Text >>
To estimate the unknown function \(f(\cdot)\), Friedman (1984) proposed the simple and powerful idea of local averaging. The local averaging estimate of the function \(f(\cdot)\) evaluated at the point \(x\) is constructed by taking an average of the \(y_i\) values corresponding to \(x_i\) values that are nearby the given \(x\). More formally, the local averaging estimate can be written as \[\begin{equation} \hat{f}(x) = \frac{ \sum_{i = 1}^n y_i w_i(x) }{ \sum_{i = 1}^n w_i(x) } \end{equation}\] where the weights are defined such that \(w_i(x) = 1\) if the point \(x_i\) is nearby the point \(x\), and \(w_i(x) = 0\) otherwise. Note that the weights are a function of \(x\), i.e., there will be a different set of weights (defining the nearby points) for each \(x\).

2.2 How Close is Nearby?

To formalize the concept of nearby, Friedman proposed using the smallest symmetric window around \(x_i\) that contains \(sn\) observations, where \(s \in (0, 1]\). The parameter \(s\) is called the span parameter, which controls the smoothness of the function estimate. As \(s \rightarrow 0\) the function estimate becomes more jagged (i.e., less smooth), and as \(s \rightarrow 1\) the function estimate becomes more smooth. The goal is to find the value of \(s\) that provides a “reasonable” estimate of the unknown smooth function \(f(\cdot)\).

Requirement 1 >> Rewrite everything in the local averaging passage from "2.2 How Close" down to "smooth function \(f(\cdot)\).", replacing "span parameter" with "bandwidth parameter".
Requirement 2 >> Supply the next part of the passage on local averaging, picking up after its final sentence.
The data that follow were taken from a different source than the passage above.

Source material >>
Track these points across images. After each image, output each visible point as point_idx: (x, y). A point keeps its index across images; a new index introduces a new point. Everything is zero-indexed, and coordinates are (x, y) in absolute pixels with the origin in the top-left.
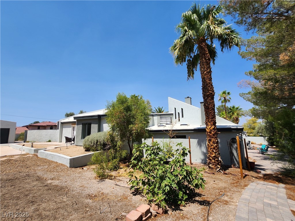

Task output 1 >>
2.2 How Close is Nearby?

To formalize the concept of nearby, Friedman proposed using the smallest symmetric window around \(x_i\) that contains \(sn\) observations, where \(s \in (0, 1]\). The parameter \(s\) is called the bandwidth parameter, which controls the smoothness of the function estimate. As \(s \rightarrow 0\) the function estimate becomes more jagged (i.e., less smooth), and as \(s \rightarrow 1\) the function estimate becomes more smooth. The goal is to find the value of \(s\) that provides a “reasonable” estimate of the unknown smooth function \(f(\cdot)\).

Task output 2 >>
2.3 Visual Intuition

To get an understanding of the local averaging estimator, we will look at how the estimate is formed for the point \(x^* = 0.3\) using different values of the span parameter.

# define function and data
set.seed(1)
n <- 101
x <- seq(0, 1, length.out = n)
fx <- sin(2 * pi * x)
y <- fx + rnorm(n, sd = 0.5)

# define x* and color for window
xstar <- 0.3
cols <- rgb(190/255, 190/255, 190/255, alpha = 0.5)

# set-up 2 x 2 subplot
par(mfrow = c(2,2))

# loop through spans (0.1, 0.2, 0.3, 0.4)
for(s in c(0.1, 0.2, 0.3, 0.4)){
  
  # plot data and true function
  plot(x, y, main = paste0("span = ", s), ylim = c(-2.5, 2.5),
       cex.lab = 1.5, cex.axis = 1.25)
  lines(x, fx, col = "blue", lwd = 2)
  
  # plot window
  window <- c(xstar - s / 2, xstar + s / 2)
  rect(window[1], -3, window[2], 3, col = cols)
  
  # define weights
  w <- rep(0, n)
  w[x >= window[1] & x <= window[2]] <- 1
  
  # plot estimate
  ystar <- sum(y * w) / sum(w)
  points(xstar, ystar, pch = 17, col = "red", cex = 1)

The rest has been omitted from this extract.